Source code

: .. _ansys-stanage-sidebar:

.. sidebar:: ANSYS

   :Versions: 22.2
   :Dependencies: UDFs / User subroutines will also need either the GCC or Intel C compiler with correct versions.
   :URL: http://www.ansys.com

..........

** What is expected **
From the line containing "with correct versions." through the last line of the entries above, print every line exactly, including both ends, and nothing else.

** Result of the exercise **
   :Dependencies: UDFs / User subroutines will also need either the GCC or Intel C compiler with correct versions.
   :URL: http://www.ansys.com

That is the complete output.